Radial balance is where there is a central focal point with other elements arranged around it. An example would be a round dining table with chairs around it.
An emphasis or focal point is what dominates a room and first draws the eye. This could be a piece of artwork, a chandelier, a fireplace, an aquarium or a view through a window. There is usually only one focal point in a room.
Rhythm is what draws the eye, first to a focal point in the room and then to other components. Rhythm creates a flow of visual interest from object to object and room to room throughout the home.
The “rules of rhythm” are repetition, progression, transition and contrast.
Repetition is the use of the same element or elements of pattern, color, texture or line more than once in a space.
Progression is taking an element and increasing or decreasing one or more of its qualities, usually its size.
Transition is creating a smooth flow for the eye where it is gently drawn from one area to another, as with the use of a curved line in an archway or a winding path in a landscape.
Contrast is simply putting two elements in stark opposition to one another, such as black and white pillows on a sofa.
Scale relates the size of one object to the size of another, or to the size of the space in which it is located. The scale of an object must reflect its surroundings so as not to seem too large or too small. The objective of the principle of scale is that objects should be alike or in harmony with respect to dimension or mass.

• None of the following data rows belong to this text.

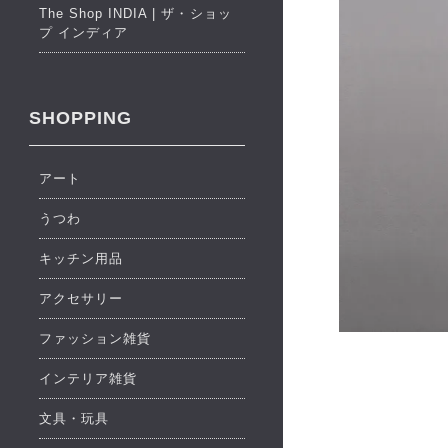
The Shop INDIA | ザ・ショッ
プ インディア
SHOPPING
アート
うつわ
キッチン用品
アクセサリー
ファッション雑貨
インテリア雑貨
文具・玩具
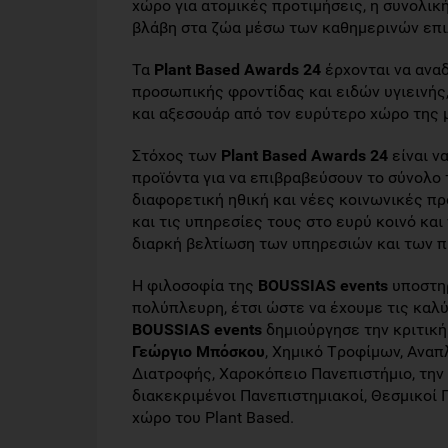
χώρο για ατομικές προτιμήσεις, η συνολικ
βλάβη στα ζώα μέσω των καθημερινών επι
Τα
Plant Based Awards 24
έρχονται να αναδ
προσωπικής φροντίδας και ειδών υγιεινή
και αξεσουάρ από τον ευρύτερο χώρο της μ
Στόχος των
Plant Based Awards 24
είναι να
προϊόντα για να επιβραβεύσουν το σύνολο
διαφορετική ηθική και νέες κοινωνικές π
και τις υπηρεσίες τους στο ευρύ κοινό και
διαρκή βελτίωση των υπηρεσιών και των π
Η φιλοσοφία της
BOUSSIAS events
υποστηρ
πολύπλευρη, έτσι ώστε να έχουμε τις καλύ
BOUSSIAS events
δημιούργησε την κριτικ
Γεώργιο Μπόσκου
, Xημικό Tροφίμων, Αναπ
Διατροφής, Χαροκόπειο Πανεπιστήμιο, την
διακεκριμένοι Πανεπιστημιακοί, Θεσμικοί 
χώρο του Plant Based.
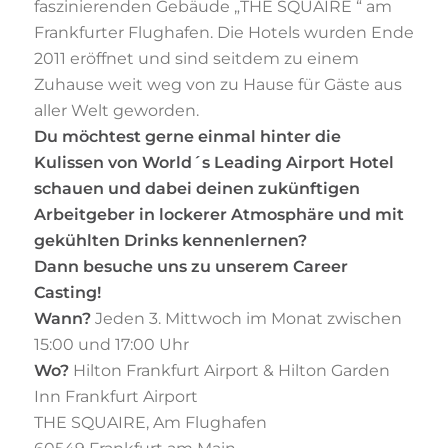
faszinierenden Gebäude „THE SQUAIRE “ am
Frankfurter Flughafen. Die Hotels wurden Ende
2011 eröffnet und sind seitdem zu einem
Zuhause weit weg von zu Hause für Gäste aus
aller Welt geworden.
Du möchtest gerne einmal hinter die
Kulissen von World´s Leading Airport Hotel
schauen und dabei deinen zukünftigen
Arbeitgeber in lockerer Atmosphäre und mit
gekühlten Drinks kennenlernen?
Dann besuche uns zu unserem Career
Casting!
Wann?
Jeden 3. Mittwoch im Monat zwischen
15:00 und 17:00 Uhr
Wo?
Hilton Frankfurt Airport & Hilton Garden
Inn Frankfurt Airport
THE SQUAIRE, Am Flughafen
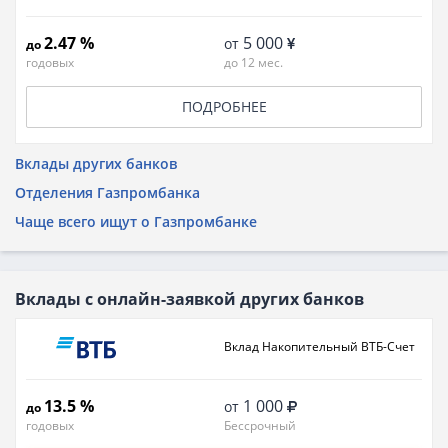
2.47 %
5 000
от
до
годовых
до 12 мес.
ПОДРОБНЕЕ
Вклады других банков
Отделения Газпромбанка
Чаще всего ищут о Газпромбанке
Вклады с онлайн-заявкой других банков
Вклад Накопительный ВТБ-Счет
13.5 %
1 000
от
до
годовых
Бессрочный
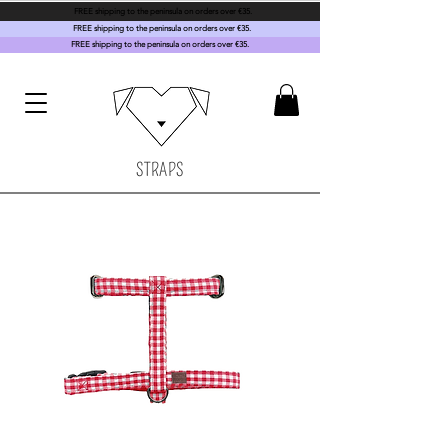
FREE shipping to the peninsula on orders over €35.
FREE shipping to the peninsula on orders over €35.
FREE shipping to the peninsula on orders over €35.
STRAPS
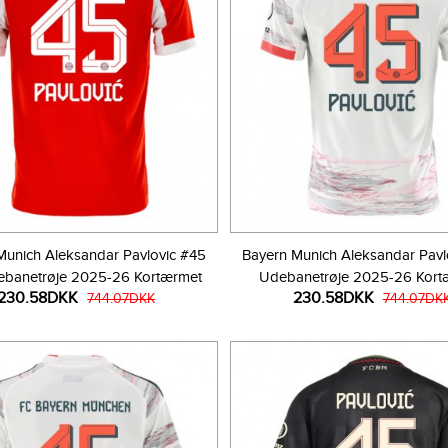
Munich Aleksandar Pavlovic #45
Bayern Munich Aleksandar Pavl
banetrøje 2025-26 Kortærmet
Udebanetrøje 2025-26 Kort
230.58DKK
230.58DKK
744.07DKK
744.07DK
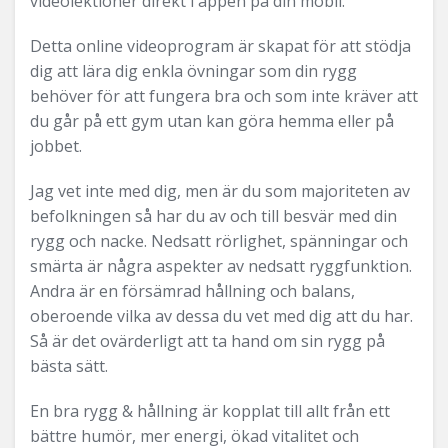
videolektioner direkt i appen på din mobil.
Detta online videoprogram är skapat för att stödja
dig att lära dig enkla övningar som din rygg
behöver för att fungera bra och som inte kräver att
du går på ett gym utan kan göra hemma eller på
jobbet.
Jag vet inte med dig, men är du som majoriteten av
befolkningen så har du av och till besvär med din
rygg och nacke. Nedsatt rörlighet, spänningar och
smärta är några aspekter av nedsatt ryggfunktion.
Andra är en försämrad hållning och balans,
oberoende vilka av dessa du vet med dig att du har.
Så är det ovärderligt att ta hand om sin rygg på
bästa sätt.
En bra rygg & hållning är kopplat till allt från ett
bättre humör, mer energi, ökad vitalitet och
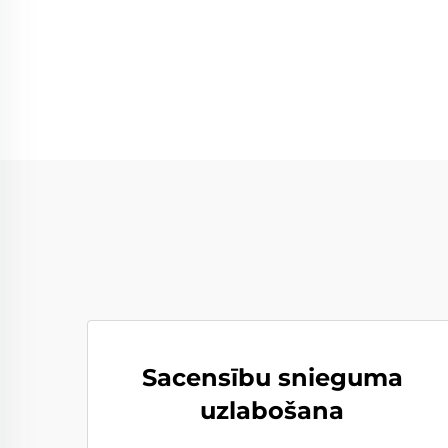
Sacensību snieguma
uzlabošana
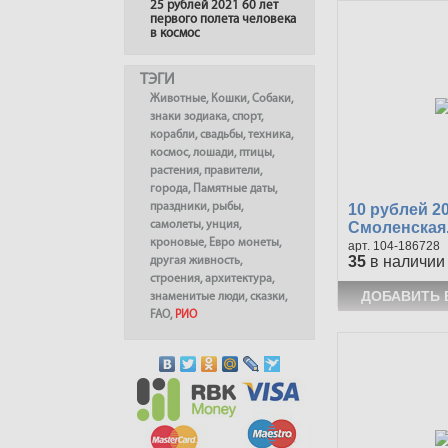
25 рублей 2021 60 лет
первого полета человека
в космос
ТЭГИ
Животные
,
Кошки
,
Собаки
,
знаки зодиака
,
спорт
,
корабли
,
свадьбы
,
техника
,
космос
,
лошади
,
птицы
,
растения
,
правители
,
города
,
Памятные даты
,
10 рублей 2
праздники
,
рыбы
,
Смоленская.
самолеты
,
унция
,
кроновые
,
Евро монеты
,
104-186728
35
в наличии
другая живность
,
строения
,
архитектура
,
знаменитые люди
,
сказки
,
FAO
,
РИО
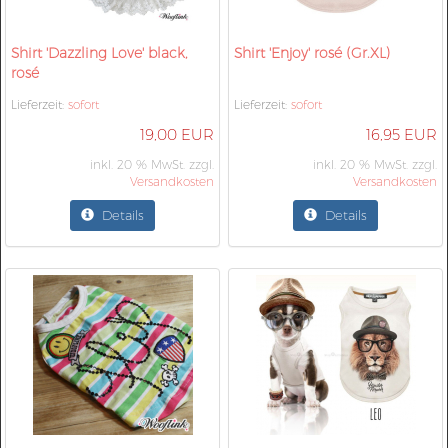
Shirt 'Dazzling Love' black,
Shirt 'Enjoy' rosé (Gr.XL)
rosé
Lieferzeit:
sofort
Lieferzeit:
sofort
19,00 EUR
16,95 EUR
inkl. 20 % MwSt. zzgl.
inkl. 20 % MwSt. zzgl.
Versandkosten
Versandkosten
Details
Details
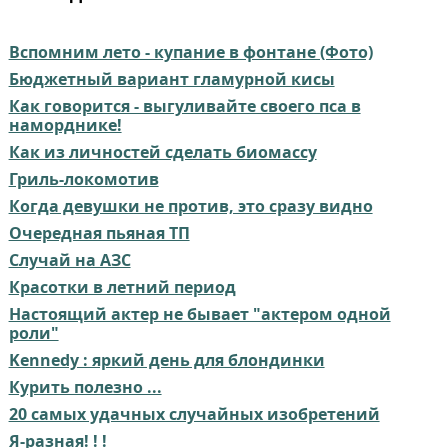
Вспомним лето - купание в фонтане (Фото)
Бюджетный вариант гламурной кисы
Как говорится - выгуливайте своего пса в
наморднике!
Как из личностей сделать биомассу
Гриль-локомотив
Когда девушки не против, это сразу видно
Очередная пьяная ТП
Случай на АЗС
Красотки в летний период
Настоящий актер не бывает "актером одной
роли"
Kennedy : яркий день для блондинки
Курить полезно ...
20 самых удачных случайных изобретений
Я-разная! ! !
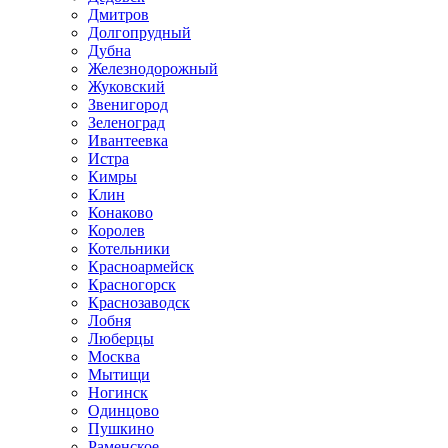
Дмитров
Долгопрудный
Дубна
Железнодорожный
Жуковский
Звенигород
Зеленоград
Ивантеевка
Истра
Кимры
Клин
Конаково
Королев
Котельники
Красноармейск
Красногорск
Краснозаводск
Лобня
Люберцы
Москва
Мытищи
Ногинск
Одинцово
Пушкино
Раменское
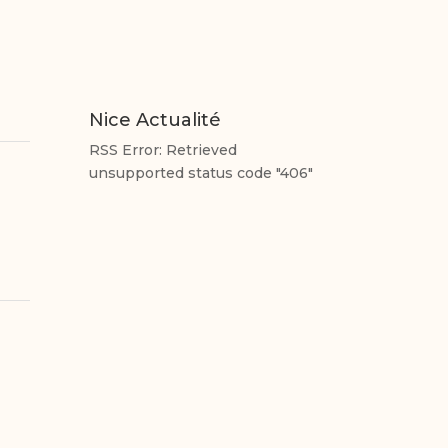
Nice Actualité
RSS Error: Retrieved
unsupported status code "406"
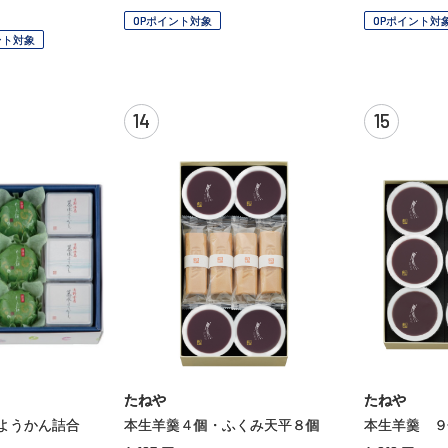
OPポイント対象
OPポイント対
ント対象
14
15
たねや
たねや
ようかん詰合
本生羊羹４個・ふくみ天平８個
本生羊羹 ９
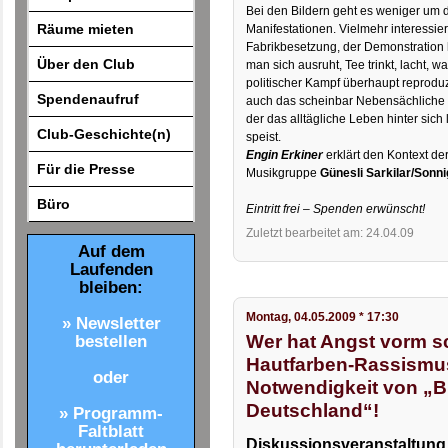
Bei den Bildern geht es weniger um d
Räume mieten
Manifestationen. Vielmehr interessiert
Fabrikbesetzung, der Demonstration h
Über den Club
man sich ausruht, Tee trinkt, lacht, w
politischer Kampf überhaupt reproduz
Spendenaufruf
auch das scheinbar Nebensächliche 
der das alltägliche Leben hinter sich 
Club-Geschichte(n)
speist.
Engin Erkiner
erklärt den Kontext der
Für die Presse
Musikgruppe
Günesli Sarkilar/Sonni
Büro
Eintritt frei – Spenden erwünscht!
Zuletzt bearbeitet am: 24.04.09
Auf dem
Laufenden
bleiben:
Montag, 04.05.2009 * 17:30
» Newsletter
Wer hat Angst vorm 
bestellen
Hautfarben-Rassismu
oder
Notwendigkeit von „B
Deutschland“!
» Programm-
Faltblatt
Diskussionsveranstaltung m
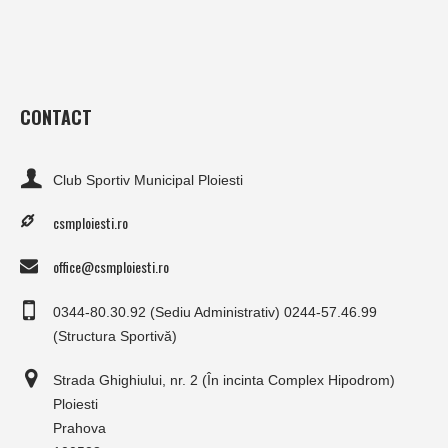
CONTACT
Club Sportiv Municipal Ploiesti
csmploiesti.ro
office@csmploiesti.ro
0344-80.30.92 (Sediu Administrativ) 0244-57.46.99
(Structura Sportivă)
Strada Ghighiului, nr. 2 (În incinta Complex Hipodrom)
Ploiesti
Prahova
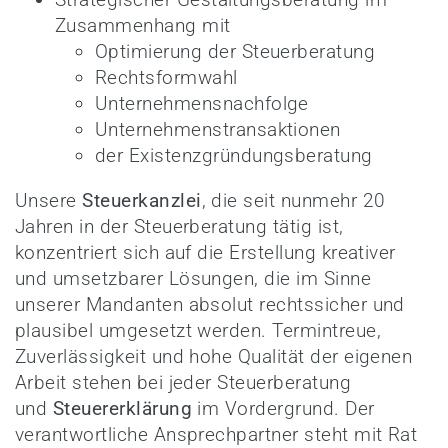
Zusammenhang mit
Optimierung der Steuerberatung
Rechtsformwahl
Unternehmensnachfolge
Unternehmenstransaktionen
der Existenzgründungsberatung
Unsere
Steuerkanzlei
, die seit nunmehr 20
Jahren in der Steuerberatung tätig ist,
konzentriert sich auf die Erstellung kreativer
und umsetzbarer Lösungen, die im Sinne
unserer Mandanten absolut rechtssicher und
plausibel umgesetzt werden. Termintreue,
Zuverlässigkeit und hohe Qualität der eigenen
Arbeit stehen bei jeder Steuerberatung
und
Steuererklärung
im Vordergrund. Der
verantwortliche Ansprechpartner steht mit Rat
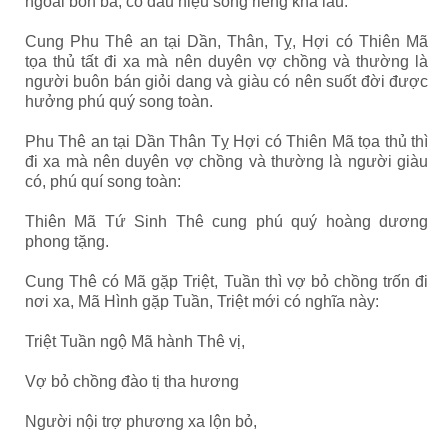
ngoài bôn ba, có dấu hiệu sống riêng khá lâu.
Cung Phu Thê an tại Dần, Thân, Tỵ, Hợi có Thiên Mã
tọa thủ tất đi xa mà nên duyên vợ chồng và thường là
người buôn bán giỏi dang và giàu có nên suốt đời được
hưởng phú quý song toàn.
Phu Thê an tại Dần Thân Tỵ Hợi có Thiên Mã tọa thủ thì
đi xa mà nên duyên vợ chồng và thường là người giàu
có, phú quí song toàn:
Thiên Mã Tứ Sinh Thê cung phú quý hoàng dương
phong tặng.
Cung Thê có Mã gặp Triệt, Tuần thì vợ bỏ chồng trốn đi
nơi xa, Mã Hình gặp Tuần, Triệt mới có nghĩa này:
Triệt Tuần ngộ Mã hành Thê vị,
Vợ bỏ chồng đào tị tha hương
Người nội trợ phương xa lộn bỏ,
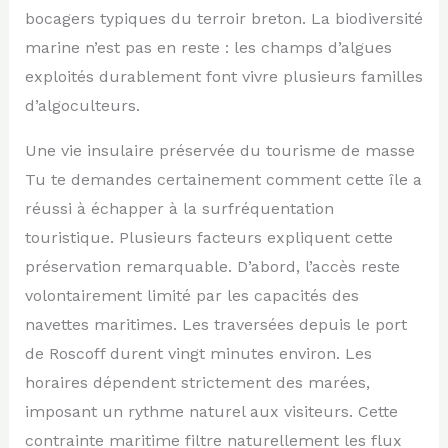
bocagers typiques du terroir breton. La biodiversité
marine n’est pas en reste : les champs d’algues
exploités durablement font vivre plusieurs familles
d’algoculteurs.
Une vie insulaire préservée du tourisme de masse
Tu te demandes certainement comment cette île a
réussi à échapper à la surfréquentation
touristique. Plusieurs facteurs expliquent cette
préservation remarquable. D’abord, l’accès reste
volontairement limité par les capacités des
navettes maritimes. Les traversées depuis le port
de Roscoff durent vingt minutes environ. Les
horaires dépendent strictement des marées,
imposant un rythme naturel aux visiteurs. Cette
contrainte maritime filtre naturellement les flux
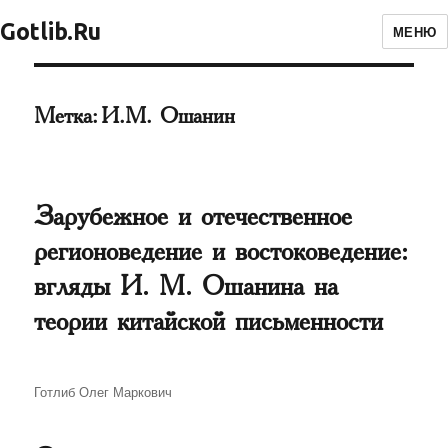
Gotlib.Ru
МЕНЮ
Метка:
И.М. Ошанин
Зарубежное и отечественное
регионоведение и востоковедение:
вгляды И. М. Ошанина на
теории китайской письменности
Автор
Готлиб Олег Маркович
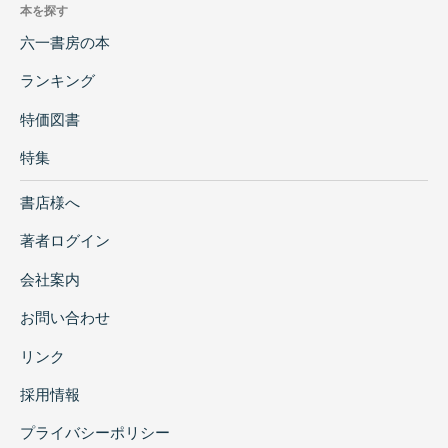
本を探す
六一書房の本
ランキング
特価図書
特集
書店様へ
著者ログイン
会社案内
お問い合わせ
リンク
採用情報
プライバシーポリシー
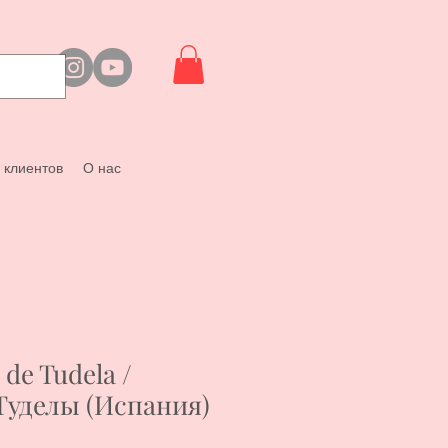
 клиентов
О нас
de Tudela /
Туделы (Испания)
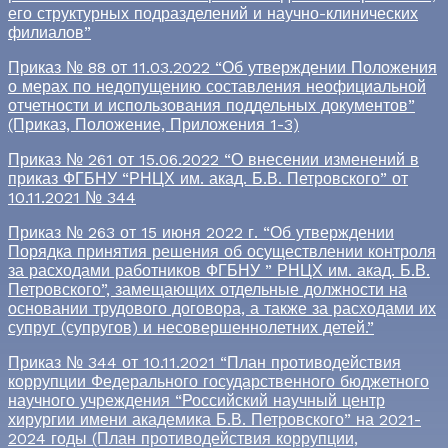
его структурных подразделений и научно-клинических
филиалов”
Приказ № 88 от 11.03.2022 “Об утверждении Положения
о мерах по недопущению составления неофициальной
отчетности и использования поддельных документов”
(Приказ, Положение, Приложения 1-3)
Приказ № 261 от 15.06.2022 “О внесении изменений в
приказ ФГБНУ “РНЦХ им. акад. Б.В. Петровского” от
10.11.2021 № 344
Приказ № 263 от 15 июня 2022 г. “Об утверждении
Порядка принятия решения об осуществлении контроля
за расходами работников ФГБНУ ” РНЦХ им. акад. Б.В.
Петровского”, замещающих отдельные должности на
основании трудового договора, а также за расходами их
супруг (супругов) и несовершеннолетних детей.”
Приказ № 344 от 10.11.2021 “План противодействия
коррупции Федерального государственного бюджетного
научного учреждения “Российский научный центр
хирургии имени академика Б.В. Петровского” на 2021-
2024 годы (План противодействия коррупции,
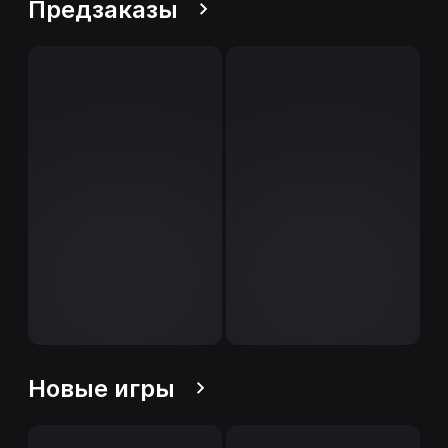
Предзаказы
Новые игры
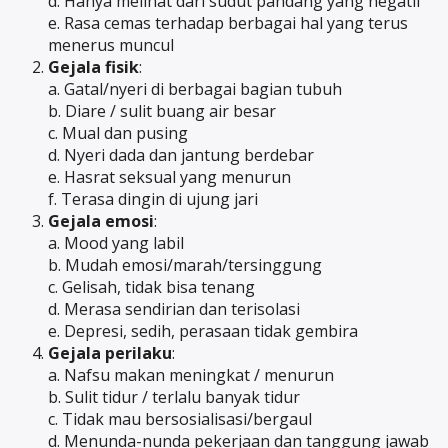
d. Hanya melihat dari sudut pandang yang negatif
e. Rasa cemas terhadap berbagai hal yang terus
menerus muncul
Gejala fisik
:
a. Gatal/nyeri di berbagai bagian tubuh
b. Diare / sulit buang air besar
c. Mual dan pusing
d. Nyeri dada dan jantung berdebar
e. Hasrat seksual yang menurun
f. Terasa dingin di ujung jari
Gejala emosi
:
a. Mood yang labil
b. Mudah emosi/marah/tersinggung
c. Gelisah, tidak bisa tenang
d. Merasa sendirian dan terisolasi
e. Depresi, sedih, perasaan tidak gembira
Gejala perilaku
:
a. Nafsu makan meningkat / menurun
b. Sulit tidur / terlalu banyak tidur
c. Tidak mau bersosialisasi/bergaul
d. Menunda-nunda pekerjaan dan tanggung jawab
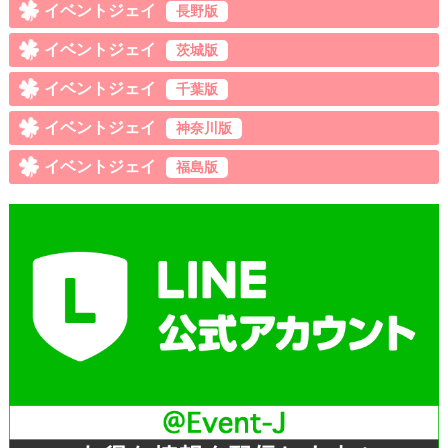
イベントジェイ
長野版
イベントジェイ
茨城版
イベントジェイ
千葉版
イベントジェイ
神奈川版
イベントジェイ
福島版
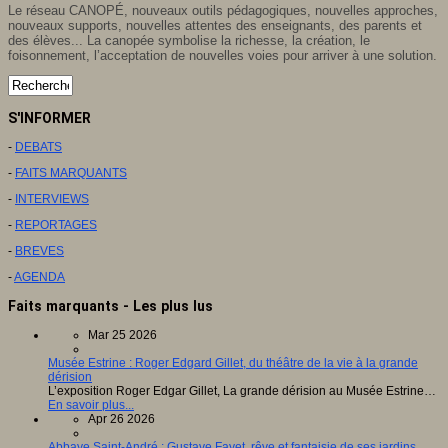
Le réseau CANOPÉ, nouveaux outils pédagogiques, nouvelles approches,
nouveaux supports, nouvelles attentes des enseignants, des parents et
des élèves... La canopée symbolise la richesse, la création, le
foisonnement, l’acceptation de nouvelles voies pour arriver à une solution.
S'INFORMER
-
DEBATS
-
FAITS MARQUANTS
-
INTERVIEWS
-
REPORTAGES
-
BREVES
-
AGENDA
Faits marquants - Les plus lus
Mar 25 2026
Musée Estrine : Roger Edgard Gillet, du théâtre de la vie à la grande
dérision
L’exposition Roger Edgar Gillet, La grande dérision au Musée Estrine…
En savoir plus...
Apr 26 2026
Abbaye Saint-André : Gustave Fayet, rêve et fantaisie de ses jardins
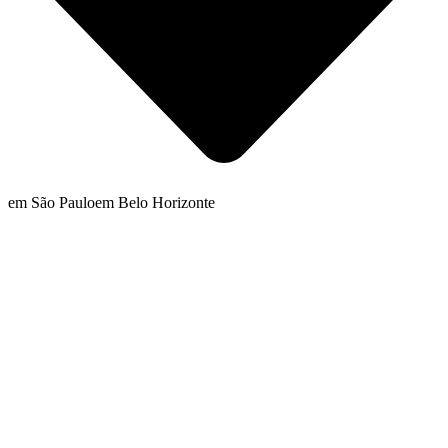
em São Paulo
em Belo Horizonte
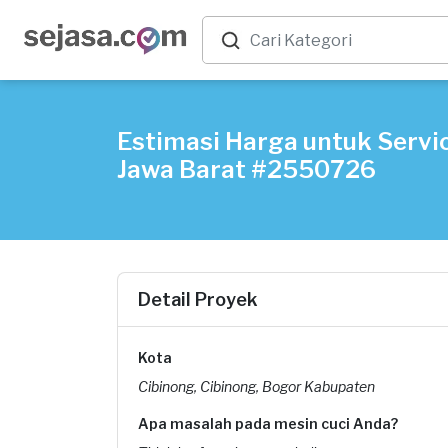
Estimasi Harga untuk Servic
Jawa Barat #2550726
Detail Proyek
Kota
Cibinong, Cibinong, Bogor Kabupaten
Apa masalah pada mesin cuci Anda?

Proportion is the ratio between the size of one part of an object to the size of another part, or to the whole, or between different objects. This is a design concept rooted in ancient theory and practice with the Golden Ratio and the 60:30:10 rule. Similar, but not related theory and practice, are the Rule of Thirds and Rule of Threes.
The concept of proportion, which is about what pleases the eye and imparts design impact, is very important and a subject all on its own.